In the Championship: the good news is that West Ham are doing well. The bad news is that Sam Allardyce is still manager. More good news: some West Ham fans hate him anyway on account of the boring football. More bad news: the London media isn't lining up hourly to slam those fans as deluded people with ideas above their station, which is somewhat inconsistent.
Southampton are second and after that nine teams are within six points of each other. Chris Hughton's Birmingham are closing on the leaders, whilst Leeds have changed manager again and are currently short of the playoffs. The third off bottom team is Doncaster-five points from safety. Forest and Coventry are even further back.
In the old Third Division, five decent football clubs and two stinking piles of effluent occupy the top seven places: namely the two Sheffield clubs, Huddersfield (Jordan Rhodes scoring at practically a goal a game), Carlisle, Milton Keynes and those pestilent toerags from Hertfordshire.
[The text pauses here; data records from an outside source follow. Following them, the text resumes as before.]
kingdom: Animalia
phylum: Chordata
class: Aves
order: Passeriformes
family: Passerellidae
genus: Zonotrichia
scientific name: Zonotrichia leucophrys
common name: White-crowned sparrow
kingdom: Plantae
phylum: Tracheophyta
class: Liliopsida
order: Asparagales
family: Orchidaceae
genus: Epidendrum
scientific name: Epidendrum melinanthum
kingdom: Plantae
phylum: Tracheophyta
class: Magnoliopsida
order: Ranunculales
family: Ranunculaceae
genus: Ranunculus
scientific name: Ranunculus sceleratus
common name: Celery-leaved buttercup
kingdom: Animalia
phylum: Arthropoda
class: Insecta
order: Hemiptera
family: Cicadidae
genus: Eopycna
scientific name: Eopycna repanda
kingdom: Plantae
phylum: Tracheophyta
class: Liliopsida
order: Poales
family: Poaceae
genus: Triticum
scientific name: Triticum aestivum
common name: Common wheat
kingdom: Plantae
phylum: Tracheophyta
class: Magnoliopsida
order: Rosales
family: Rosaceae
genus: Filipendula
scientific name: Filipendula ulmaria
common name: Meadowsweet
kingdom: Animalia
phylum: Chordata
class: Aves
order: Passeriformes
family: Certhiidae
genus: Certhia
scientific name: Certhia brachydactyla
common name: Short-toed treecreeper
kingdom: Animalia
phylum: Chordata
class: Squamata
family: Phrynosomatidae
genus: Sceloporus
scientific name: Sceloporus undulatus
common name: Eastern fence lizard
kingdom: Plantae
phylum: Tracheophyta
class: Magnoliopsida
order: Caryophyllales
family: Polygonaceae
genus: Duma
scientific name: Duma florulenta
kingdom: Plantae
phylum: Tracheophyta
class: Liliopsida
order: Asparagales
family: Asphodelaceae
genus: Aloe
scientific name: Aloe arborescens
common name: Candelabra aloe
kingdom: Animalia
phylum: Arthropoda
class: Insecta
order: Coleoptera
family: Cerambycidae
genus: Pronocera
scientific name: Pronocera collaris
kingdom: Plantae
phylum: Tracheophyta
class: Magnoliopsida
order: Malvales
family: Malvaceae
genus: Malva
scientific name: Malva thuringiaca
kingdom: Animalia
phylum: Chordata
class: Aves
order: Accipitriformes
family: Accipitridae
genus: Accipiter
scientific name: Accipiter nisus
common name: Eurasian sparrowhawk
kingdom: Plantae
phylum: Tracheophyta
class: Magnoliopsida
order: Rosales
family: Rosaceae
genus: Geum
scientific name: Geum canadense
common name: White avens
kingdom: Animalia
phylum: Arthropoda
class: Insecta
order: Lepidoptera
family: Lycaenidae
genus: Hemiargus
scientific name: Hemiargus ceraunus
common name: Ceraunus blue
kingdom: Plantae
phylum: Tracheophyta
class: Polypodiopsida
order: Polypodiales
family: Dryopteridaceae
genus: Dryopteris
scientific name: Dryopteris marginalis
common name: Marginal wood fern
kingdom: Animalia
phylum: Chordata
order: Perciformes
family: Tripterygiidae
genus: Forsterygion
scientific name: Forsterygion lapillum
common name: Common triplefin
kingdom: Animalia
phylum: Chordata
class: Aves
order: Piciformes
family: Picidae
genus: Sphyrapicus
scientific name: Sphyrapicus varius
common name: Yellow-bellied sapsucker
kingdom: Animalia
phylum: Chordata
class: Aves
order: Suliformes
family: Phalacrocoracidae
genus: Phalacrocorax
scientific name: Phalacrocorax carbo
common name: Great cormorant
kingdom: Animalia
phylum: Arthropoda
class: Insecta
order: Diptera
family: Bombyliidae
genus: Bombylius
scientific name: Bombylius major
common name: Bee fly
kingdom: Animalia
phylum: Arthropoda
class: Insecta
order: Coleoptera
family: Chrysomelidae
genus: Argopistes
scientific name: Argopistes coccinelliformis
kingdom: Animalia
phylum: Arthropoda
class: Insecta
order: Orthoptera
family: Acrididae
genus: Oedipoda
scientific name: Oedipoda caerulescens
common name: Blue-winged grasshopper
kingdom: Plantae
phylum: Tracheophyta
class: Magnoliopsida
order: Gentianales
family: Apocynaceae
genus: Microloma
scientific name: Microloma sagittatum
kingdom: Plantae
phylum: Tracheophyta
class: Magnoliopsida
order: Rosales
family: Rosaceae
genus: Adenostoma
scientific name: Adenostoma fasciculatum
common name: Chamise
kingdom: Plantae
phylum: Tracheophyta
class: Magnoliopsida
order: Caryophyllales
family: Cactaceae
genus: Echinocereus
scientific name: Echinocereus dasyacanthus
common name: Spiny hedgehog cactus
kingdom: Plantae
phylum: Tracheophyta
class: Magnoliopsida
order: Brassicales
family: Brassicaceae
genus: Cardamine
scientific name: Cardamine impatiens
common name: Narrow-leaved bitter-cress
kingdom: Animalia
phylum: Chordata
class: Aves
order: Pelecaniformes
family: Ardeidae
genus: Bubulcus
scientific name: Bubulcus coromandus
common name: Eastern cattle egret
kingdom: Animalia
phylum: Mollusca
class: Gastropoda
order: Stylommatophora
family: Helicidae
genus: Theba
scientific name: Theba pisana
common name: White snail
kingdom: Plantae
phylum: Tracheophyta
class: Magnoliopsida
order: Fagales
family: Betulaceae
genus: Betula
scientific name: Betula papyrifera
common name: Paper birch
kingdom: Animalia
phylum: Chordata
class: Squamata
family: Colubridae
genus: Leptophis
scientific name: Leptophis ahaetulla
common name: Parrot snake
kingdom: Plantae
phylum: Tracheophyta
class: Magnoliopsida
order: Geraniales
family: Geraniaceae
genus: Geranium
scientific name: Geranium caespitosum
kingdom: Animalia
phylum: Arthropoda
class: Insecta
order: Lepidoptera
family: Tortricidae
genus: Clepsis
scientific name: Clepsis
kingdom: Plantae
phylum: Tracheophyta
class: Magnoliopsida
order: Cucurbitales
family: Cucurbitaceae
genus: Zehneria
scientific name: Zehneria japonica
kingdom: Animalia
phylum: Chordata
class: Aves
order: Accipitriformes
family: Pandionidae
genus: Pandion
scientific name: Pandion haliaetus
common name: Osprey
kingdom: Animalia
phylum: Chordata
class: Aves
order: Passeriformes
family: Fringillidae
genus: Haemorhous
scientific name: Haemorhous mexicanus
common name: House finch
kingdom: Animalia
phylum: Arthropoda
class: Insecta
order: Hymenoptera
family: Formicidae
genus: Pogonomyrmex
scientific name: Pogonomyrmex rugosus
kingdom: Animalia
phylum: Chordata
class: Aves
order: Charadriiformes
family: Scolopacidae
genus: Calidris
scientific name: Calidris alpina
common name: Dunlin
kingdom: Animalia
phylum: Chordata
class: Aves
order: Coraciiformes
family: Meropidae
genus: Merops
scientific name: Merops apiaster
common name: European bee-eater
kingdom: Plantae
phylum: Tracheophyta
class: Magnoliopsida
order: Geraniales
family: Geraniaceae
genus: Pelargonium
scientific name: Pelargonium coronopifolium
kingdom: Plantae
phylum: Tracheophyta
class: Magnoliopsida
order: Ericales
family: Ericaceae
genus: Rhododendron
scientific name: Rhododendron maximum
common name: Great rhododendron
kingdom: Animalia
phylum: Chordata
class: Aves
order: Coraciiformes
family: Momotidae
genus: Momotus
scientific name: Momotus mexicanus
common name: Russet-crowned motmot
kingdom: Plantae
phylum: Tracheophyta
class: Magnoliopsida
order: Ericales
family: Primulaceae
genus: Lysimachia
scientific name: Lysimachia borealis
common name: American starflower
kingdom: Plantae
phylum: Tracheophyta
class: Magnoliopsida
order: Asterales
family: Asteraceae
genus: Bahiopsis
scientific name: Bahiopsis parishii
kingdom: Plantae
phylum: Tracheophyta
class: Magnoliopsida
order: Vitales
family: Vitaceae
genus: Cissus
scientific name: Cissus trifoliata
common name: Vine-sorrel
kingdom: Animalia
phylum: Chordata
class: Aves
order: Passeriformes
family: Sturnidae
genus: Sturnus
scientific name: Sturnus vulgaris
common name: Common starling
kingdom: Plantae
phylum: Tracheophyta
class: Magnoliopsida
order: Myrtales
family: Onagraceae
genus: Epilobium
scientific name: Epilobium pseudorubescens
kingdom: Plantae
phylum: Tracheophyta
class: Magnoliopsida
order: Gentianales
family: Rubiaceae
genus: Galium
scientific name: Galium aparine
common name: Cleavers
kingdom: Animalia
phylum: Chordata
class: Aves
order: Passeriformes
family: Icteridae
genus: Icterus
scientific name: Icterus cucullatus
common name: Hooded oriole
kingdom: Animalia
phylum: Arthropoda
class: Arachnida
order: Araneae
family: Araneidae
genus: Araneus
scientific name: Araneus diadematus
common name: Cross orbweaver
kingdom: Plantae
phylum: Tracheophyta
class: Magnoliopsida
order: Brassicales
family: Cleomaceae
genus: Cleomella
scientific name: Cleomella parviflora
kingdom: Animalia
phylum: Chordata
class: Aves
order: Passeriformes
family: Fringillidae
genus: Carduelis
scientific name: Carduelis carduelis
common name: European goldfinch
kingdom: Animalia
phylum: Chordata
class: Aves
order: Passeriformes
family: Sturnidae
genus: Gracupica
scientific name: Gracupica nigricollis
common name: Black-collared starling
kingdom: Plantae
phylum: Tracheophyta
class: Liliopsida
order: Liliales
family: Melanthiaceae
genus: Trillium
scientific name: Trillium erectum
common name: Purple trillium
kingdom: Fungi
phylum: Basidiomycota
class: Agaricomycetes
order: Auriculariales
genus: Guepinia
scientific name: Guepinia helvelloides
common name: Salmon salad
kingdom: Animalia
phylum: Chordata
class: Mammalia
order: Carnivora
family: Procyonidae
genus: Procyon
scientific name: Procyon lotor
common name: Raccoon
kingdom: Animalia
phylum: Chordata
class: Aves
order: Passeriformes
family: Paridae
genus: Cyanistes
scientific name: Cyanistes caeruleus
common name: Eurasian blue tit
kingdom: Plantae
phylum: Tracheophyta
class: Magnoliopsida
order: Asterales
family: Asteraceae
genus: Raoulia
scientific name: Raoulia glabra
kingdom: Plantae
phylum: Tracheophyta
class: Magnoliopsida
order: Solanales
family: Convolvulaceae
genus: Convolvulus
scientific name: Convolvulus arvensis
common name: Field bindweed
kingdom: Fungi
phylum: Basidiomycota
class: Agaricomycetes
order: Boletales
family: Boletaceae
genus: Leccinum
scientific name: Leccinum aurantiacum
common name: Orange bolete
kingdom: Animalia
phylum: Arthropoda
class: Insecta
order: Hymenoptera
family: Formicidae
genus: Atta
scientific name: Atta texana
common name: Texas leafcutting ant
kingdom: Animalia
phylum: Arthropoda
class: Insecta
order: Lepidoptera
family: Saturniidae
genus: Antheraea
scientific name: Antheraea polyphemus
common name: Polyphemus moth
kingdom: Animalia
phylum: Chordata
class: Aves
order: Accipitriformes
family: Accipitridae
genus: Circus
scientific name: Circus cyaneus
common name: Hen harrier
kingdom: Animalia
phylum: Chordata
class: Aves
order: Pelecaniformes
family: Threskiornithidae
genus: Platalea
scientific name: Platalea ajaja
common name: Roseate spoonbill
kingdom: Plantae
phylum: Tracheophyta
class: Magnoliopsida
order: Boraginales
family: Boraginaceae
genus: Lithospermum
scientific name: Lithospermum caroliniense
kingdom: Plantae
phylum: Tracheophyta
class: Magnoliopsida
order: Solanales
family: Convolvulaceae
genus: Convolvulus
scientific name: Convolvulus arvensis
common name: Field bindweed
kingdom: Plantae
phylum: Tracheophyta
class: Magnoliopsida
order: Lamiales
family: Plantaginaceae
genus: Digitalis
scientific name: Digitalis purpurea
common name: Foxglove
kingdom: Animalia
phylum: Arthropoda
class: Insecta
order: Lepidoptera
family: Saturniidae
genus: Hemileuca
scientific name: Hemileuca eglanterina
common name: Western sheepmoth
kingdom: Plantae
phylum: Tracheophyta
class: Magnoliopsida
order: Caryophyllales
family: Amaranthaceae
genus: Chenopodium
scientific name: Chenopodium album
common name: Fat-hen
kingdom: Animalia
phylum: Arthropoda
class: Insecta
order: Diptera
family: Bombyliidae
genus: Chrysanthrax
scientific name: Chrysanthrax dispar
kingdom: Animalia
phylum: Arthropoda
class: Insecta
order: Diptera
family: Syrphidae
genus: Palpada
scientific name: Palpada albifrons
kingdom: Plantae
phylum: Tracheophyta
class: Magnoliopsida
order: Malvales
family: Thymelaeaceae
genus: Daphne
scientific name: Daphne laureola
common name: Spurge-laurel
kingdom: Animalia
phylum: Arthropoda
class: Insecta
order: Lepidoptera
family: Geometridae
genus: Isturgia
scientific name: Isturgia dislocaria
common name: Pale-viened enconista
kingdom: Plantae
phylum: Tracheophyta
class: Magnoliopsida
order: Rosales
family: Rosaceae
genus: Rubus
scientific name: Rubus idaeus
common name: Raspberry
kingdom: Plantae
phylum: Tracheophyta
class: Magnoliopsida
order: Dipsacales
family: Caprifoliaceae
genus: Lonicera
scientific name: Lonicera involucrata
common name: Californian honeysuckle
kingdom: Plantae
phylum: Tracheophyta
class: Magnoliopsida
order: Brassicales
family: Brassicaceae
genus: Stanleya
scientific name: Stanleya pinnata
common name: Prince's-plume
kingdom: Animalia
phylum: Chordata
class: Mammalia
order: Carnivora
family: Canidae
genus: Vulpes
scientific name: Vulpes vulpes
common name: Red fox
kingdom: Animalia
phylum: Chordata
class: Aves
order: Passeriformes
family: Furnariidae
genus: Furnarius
Charlton have a handy lead at the top and numerous teams might get relegated.
In the old Fourth Division, thirteen out of the twenty-four teams are within six points of a playoff spot. Five points seperate the top six, including... Shrewsbury! In between moments of drooling stupidity, Paolo Di Canio has Swindon in fifth.
AFC Wimbledon I'm pleased to report are twelve points clear of the relegation zone. That's currently occupied by Plymouth (financially crippled) and Northampton (a club who many moons ago played in the top flight, no less).
In the Conference, the presence of brown-nosing fool Dean Saunders as manager hasn't prevented Wrexham from being the only team keeping up with Fleetwood at the top. York and Gateshead are in the playoff mix up but Darlington were within hours of going out of business last month, barely saved by their small but devoted fanbase pouring their own money into the financial black hole that has all but destroyed the club.